# Martell Rehandle



## Lucretia (Mar 6, 2013)

Got my Carter with the sycamore handle today (Photos here.). I admit, I am Queen of the Nitpicks and a fussy-arse, fault-finding fire breathing (w)itch from hell. I sent it off to Dave and figured that I would get a pretty good handle back, and anything would be an improvement over the piece o' crap it came with. I mean, Dave's pictures look great, but there HAS to be some hype behind it all. Right? Right?

Wrong.

The new handle is freaking amazing. Pick the knife up with your eyes closed, and it's silky smooth. You can't even feel the pins or the transition between handle/spacer/ferrule. Not a single rough spot. But the shape gives it plenty of grip so it should still be solid in your hand when wet. Nice (epoxy?) finish on the end of the ferrule...won't have to be digging crud out from around the handle on this one or filling gaps with wax. The balance feels good, and it feels like it's going to be very comfortable. 

Then there are the aesthetics. The pictures don't even begin to do the handle justice. The ferrule looks like a piece of tiger eye, very chatoyant with stripes that catch the light. The proportions are beautiful and graceful, and the knife has gone from looking like a prison shiv to looking like something that could quickly and nimbly go through mounds of food or hang on the wall as a piece of art. This is my first rehandle, and I'm just blown away.

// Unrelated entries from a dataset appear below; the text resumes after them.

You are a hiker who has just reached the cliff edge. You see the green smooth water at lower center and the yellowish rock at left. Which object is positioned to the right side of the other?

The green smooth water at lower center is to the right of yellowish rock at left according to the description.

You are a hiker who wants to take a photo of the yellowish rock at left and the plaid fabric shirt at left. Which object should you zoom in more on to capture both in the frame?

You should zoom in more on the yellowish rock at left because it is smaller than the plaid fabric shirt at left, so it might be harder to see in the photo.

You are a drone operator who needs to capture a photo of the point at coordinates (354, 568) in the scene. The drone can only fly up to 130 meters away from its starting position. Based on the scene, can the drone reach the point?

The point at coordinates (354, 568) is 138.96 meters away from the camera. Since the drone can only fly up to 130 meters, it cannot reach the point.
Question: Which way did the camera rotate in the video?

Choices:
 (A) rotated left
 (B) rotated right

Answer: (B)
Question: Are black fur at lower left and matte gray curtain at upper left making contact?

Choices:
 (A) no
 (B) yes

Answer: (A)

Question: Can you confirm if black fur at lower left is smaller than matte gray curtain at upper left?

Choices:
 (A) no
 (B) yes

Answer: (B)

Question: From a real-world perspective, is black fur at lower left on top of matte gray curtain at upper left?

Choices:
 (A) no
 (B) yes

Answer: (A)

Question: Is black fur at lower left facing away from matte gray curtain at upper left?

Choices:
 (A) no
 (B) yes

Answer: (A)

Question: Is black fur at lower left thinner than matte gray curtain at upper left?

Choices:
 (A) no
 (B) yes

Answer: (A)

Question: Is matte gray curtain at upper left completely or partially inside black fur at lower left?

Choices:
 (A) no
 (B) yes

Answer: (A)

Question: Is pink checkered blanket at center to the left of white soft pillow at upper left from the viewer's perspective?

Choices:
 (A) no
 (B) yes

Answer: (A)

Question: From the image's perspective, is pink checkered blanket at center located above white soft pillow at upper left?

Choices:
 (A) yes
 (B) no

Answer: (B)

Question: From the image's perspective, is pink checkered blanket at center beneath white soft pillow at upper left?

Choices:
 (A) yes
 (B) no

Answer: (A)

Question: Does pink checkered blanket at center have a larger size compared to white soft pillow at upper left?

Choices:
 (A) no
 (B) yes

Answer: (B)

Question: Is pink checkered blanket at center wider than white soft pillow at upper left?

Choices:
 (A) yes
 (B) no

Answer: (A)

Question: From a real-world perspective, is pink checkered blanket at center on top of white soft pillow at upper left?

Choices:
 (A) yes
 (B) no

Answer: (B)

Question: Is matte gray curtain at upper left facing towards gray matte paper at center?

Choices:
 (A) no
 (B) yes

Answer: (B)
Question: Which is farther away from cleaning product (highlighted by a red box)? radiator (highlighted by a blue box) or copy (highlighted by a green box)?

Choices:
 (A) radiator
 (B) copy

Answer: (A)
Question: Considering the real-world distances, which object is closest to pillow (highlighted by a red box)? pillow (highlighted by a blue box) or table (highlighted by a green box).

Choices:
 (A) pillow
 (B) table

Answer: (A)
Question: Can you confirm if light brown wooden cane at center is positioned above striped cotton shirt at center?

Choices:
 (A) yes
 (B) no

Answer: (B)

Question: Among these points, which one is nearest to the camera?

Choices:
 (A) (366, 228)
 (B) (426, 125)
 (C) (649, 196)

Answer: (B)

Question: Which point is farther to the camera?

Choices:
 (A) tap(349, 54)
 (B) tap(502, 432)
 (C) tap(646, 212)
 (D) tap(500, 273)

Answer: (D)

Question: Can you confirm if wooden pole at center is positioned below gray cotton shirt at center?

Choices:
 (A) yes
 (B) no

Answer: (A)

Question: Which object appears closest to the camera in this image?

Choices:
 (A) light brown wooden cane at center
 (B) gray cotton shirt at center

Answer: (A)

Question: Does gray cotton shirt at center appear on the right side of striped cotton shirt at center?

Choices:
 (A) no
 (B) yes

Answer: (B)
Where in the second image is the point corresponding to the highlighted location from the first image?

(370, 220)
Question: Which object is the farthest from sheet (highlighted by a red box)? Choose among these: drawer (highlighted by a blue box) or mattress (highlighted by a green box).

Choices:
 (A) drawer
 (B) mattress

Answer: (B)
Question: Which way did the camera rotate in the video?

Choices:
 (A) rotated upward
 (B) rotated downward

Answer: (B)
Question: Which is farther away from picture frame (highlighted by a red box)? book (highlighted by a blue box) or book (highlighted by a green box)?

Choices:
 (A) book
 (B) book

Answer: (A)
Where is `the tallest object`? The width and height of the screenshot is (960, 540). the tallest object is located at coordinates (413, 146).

There's only one big problem--if hubby lays eyes on it, he might try to stake a claim. 

Thanks, Dave.


----------



## DeepCSweede (Mar 6, 2013)

Lucretia, 

What made you go from a WA to western on the knife? Oh and by the way it looks absolutely fantastic.
Eric


----------



## Lucretia (Mar 6, 2013)

The handle that was on the knife was so coarsely made that the knife was practically unusable for me--kind of a fingernails on the blackboard (remember those?) kind of thing. So here's where the soul searching and philosophy comes in--Dave had pretty pictures and a rehandling sale. (And I like both wa and western, and it seemed like a western would work out ok on this knife. It did.)


----------



## echerub (Mar 6, 2013)

Dave's a perfectionist. He can't help it. 

Great lookin' knife ya got there, Lucretia! The new handle certainly makes it a totally different beast.


----------



## chinacats (Mar 6, 2013)

Beautiful handle!


----------



## kalaeb (Mar 6, 2013)

DeepCSweede said:


> Lucretia,
> 
> What made you go from a WA to western on the knife? Oh and by the way it looks absolutely fantastic.
> Eric




Hehe, because westerns are better!

Well done Dave.


----------



## Notaskinnychef (Mar 6, 2013)

gorgeous, i hope to post a few pics of a new handle in coming weeks too


----------



## don (Mar 6, 2013)

Really beautiful handle, congrats!


----------



## EdipisReks (Mar 6, 2013)

that looks awesome!


----------



## Dave Martell (Mar 9, 2013)

Thanks for the chance to work on this knife Lucretia. :cool2:


----------



## Justin0505 (Mar 9, 2013)

normally wa-to-westerns end up looking like bad tuner cars: like a honda civic with a pep-boys wing screwed (crookedly) on the trunk.... but this is BEAUTIFUL. With out a double the best I've ever seen. Not really surprising though.


----------



## RoanRoks29 (Mar 9, 2013)

Looks Incredible !!! That sycamore is sooooo sexy!!!


----------